La verdad es que a mí me atraían mucho las aguas del Duero, y rara era la tarde de verano en que no me daba un baño en ellas, ya fuera en la isla de los álamos, adonde solía ir mi madre a lavar, ya fuera en la orilla del soto de San Frontis, a la vista del imponente reflejo de la Catedral en la otra orilla. Recuerdo con lágrimas en los ojos que mi pobre madre, antes de que yo saliera de casa aquellas tardes de verano, me obligaba a darle delante de ella una dentellada a la merienda de pimientos fritos que me había preparado para, de ese modo, quedarse tranquila sabiendo que ya no podía bañarme por aquello que nos habían repetido tantas veces nuestros mayores acerca del corte de digestión, una de tantas leyendas urbanas como circulaban entonces y que, por lo visto, tienen hoy su parte de verdad. Pero el caso era que en cuanto llegaba a la calle, escupía el bocado mientras me santiguaba y pedía perdón a mi madre en lo más escondido del corazón y guardaba la merienda para después de bañarme. Aunque luego, tras el baño en el Duero, mi amigo Paquito me recordara una vez más que se puede saber si te has bañado recientemente en el río.
­--Sólo con pasarte la uña por una pierna y observar el rastro—me decía medio en broma medio en serio—tu madre sabe si te has metido en el río: si la uña deja una raya blanca tras de sí, es que te has bañado.

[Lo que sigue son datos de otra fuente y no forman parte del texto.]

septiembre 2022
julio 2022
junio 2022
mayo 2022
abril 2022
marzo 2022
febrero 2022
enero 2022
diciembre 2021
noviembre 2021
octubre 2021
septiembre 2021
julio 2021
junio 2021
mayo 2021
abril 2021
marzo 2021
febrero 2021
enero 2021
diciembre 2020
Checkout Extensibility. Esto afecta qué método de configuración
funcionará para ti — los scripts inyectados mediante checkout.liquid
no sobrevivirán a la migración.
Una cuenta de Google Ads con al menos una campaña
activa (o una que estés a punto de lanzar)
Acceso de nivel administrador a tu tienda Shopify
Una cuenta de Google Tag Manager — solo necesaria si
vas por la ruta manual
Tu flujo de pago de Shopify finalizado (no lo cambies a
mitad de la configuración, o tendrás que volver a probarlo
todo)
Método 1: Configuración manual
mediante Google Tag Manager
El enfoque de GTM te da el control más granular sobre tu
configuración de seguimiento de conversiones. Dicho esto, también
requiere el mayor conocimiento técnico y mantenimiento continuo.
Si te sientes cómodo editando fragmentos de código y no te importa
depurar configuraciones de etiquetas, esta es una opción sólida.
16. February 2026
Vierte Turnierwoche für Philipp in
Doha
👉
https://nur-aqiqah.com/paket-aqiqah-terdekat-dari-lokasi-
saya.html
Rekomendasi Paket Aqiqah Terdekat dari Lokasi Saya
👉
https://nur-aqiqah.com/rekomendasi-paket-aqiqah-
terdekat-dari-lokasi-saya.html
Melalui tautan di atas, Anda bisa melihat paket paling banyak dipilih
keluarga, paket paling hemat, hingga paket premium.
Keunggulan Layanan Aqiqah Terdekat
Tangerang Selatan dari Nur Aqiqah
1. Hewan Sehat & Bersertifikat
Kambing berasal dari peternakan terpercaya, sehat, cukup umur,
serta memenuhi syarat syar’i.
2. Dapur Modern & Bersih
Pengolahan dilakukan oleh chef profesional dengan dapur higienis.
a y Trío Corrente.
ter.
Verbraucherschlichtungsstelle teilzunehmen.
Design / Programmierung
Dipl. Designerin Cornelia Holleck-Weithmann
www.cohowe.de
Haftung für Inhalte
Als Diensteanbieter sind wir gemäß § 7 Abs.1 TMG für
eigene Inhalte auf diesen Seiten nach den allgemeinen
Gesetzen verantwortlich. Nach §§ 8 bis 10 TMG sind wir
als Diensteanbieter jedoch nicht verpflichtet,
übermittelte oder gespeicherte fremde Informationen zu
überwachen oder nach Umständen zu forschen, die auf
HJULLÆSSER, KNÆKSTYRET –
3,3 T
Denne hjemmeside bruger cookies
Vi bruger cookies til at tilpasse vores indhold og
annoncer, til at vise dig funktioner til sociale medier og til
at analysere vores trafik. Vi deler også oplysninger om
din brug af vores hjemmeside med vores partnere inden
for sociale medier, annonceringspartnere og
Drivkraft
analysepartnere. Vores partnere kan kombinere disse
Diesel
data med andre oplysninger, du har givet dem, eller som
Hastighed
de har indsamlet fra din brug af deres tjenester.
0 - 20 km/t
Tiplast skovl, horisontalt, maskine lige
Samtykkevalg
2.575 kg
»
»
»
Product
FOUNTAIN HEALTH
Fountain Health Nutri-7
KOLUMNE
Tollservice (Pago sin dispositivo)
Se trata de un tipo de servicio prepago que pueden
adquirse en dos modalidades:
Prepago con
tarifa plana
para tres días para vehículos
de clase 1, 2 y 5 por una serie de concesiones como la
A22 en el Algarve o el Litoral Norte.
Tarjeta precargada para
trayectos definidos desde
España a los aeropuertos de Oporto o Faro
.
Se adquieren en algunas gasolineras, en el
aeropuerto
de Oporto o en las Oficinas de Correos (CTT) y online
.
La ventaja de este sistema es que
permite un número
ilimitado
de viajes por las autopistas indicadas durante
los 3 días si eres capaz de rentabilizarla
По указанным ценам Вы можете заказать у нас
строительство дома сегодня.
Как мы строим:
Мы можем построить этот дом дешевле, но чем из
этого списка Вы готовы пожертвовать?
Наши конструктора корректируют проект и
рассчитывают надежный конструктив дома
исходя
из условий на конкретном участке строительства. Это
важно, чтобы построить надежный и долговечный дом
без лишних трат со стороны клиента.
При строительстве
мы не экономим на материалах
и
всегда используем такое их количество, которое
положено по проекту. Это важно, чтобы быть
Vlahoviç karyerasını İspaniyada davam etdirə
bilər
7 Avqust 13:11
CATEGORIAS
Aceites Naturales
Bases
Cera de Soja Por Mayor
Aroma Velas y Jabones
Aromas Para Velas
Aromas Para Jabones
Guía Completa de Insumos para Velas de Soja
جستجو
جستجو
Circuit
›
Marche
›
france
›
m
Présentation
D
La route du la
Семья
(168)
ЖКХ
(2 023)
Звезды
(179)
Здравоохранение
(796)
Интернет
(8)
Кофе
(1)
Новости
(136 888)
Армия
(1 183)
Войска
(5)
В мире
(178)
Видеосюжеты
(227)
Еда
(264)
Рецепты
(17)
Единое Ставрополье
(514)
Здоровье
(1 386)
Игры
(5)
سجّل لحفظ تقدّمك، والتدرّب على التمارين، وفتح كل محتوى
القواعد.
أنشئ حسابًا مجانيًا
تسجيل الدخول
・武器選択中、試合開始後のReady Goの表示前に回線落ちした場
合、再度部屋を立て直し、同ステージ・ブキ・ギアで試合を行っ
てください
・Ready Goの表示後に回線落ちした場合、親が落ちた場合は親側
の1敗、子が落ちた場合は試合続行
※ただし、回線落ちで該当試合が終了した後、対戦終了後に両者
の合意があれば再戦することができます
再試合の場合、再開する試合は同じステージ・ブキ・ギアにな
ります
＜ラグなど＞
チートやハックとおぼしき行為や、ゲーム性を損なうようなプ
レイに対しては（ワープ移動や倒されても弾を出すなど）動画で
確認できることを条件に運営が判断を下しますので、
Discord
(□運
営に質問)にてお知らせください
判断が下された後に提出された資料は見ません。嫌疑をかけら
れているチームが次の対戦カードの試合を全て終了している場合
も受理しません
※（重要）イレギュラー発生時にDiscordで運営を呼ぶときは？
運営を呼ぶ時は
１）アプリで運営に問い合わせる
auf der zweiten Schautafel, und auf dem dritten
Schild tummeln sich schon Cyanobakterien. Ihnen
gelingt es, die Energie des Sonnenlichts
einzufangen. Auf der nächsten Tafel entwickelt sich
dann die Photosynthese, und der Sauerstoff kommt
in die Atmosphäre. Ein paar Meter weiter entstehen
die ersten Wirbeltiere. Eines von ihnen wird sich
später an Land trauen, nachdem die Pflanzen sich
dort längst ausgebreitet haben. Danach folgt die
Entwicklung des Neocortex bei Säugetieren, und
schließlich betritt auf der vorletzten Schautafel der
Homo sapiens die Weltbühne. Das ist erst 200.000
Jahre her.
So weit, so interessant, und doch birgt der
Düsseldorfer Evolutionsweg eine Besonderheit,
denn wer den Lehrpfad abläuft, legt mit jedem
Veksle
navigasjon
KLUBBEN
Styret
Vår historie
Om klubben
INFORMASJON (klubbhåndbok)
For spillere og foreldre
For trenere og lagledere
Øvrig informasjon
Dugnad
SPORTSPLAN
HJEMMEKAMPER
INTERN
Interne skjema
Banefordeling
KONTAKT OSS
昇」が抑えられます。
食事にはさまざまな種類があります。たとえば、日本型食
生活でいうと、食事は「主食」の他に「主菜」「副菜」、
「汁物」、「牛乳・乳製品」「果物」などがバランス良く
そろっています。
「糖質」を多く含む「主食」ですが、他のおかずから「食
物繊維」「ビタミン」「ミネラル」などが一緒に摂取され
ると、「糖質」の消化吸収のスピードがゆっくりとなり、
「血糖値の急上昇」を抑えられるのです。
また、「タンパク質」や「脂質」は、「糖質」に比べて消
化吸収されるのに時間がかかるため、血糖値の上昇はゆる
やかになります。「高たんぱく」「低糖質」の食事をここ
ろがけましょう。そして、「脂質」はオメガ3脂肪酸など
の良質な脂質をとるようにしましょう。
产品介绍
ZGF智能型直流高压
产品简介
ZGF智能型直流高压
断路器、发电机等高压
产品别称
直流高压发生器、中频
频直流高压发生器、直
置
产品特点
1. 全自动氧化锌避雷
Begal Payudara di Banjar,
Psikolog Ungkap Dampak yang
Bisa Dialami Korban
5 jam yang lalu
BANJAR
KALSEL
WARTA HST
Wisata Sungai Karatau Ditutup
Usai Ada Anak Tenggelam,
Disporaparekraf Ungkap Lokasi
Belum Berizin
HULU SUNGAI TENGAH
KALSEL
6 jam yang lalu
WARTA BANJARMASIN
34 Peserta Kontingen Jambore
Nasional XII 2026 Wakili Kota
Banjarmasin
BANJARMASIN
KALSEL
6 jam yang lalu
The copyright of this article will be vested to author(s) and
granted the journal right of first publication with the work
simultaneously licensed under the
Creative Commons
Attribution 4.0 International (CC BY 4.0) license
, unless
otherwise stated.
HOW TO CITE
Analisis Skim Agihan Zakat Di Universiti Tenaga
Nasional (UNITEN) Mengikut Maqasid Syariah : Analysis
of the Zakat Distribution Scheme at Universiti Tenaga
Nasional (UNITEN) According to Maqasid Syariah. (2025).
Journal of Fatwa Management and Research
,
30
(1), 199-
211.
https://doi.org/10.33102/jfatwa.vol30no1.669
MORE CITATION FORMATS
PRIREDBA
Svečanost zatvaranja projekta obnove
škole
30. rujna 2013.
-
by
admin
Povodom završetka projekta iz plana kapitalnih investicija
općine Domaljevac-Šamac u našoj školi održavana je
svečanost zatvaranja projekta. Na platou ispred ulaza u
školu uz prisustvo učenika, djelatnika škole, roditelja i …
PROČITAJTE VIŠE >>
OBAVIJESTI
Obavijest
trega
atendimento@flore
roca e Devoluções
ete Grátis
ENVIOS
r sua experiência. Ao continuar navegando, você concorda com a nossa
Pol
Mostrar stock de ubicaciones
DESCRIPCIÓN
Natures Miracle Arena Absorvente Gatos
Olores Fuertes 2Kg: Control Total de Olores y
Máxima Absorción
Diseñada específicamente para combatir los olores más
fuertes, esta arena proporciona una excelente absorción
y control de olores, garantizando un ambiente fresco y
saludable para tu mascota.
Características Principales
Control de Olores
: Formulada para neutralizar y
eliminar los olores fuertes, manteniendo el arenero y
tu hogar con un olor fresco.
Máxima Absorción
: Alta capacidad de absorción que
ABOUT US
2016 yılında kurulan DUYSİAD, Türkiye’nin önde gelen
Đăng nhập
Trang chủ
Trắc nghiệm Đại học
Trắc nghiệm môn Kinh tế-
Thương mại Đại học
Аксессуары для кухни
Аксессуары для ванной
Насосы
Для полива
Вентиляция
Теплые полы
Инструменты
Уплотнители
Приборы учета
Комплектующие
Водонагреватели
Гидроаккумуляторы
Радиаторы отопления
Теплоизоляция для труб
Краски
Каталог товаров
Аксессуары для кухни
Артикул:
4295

Y nuestras madres, que eran tan sabias, si querían, podían averiguar si nos habíamos metido en el Duero o no. Siempre nos quedaba el recurso de decirles que vale, que sí, que nos habíamos metido en el agua, pero sólo hasta las rodillas para coger cangrejos. Como si eso no lo supieran ya ellas. Y nos zambullíamos en las aguas frías de aquel río que formaba parte de nuestras propias vidas y cruzábamos desde San Francisco hasta la azuda que llevaba hasta los tajamares volcados del puente romano de San Atilano, y allí escalábamos las ruinosas piedras hasta alcanzar los hondos agujeros horizontales donde anidaban los abejarucos.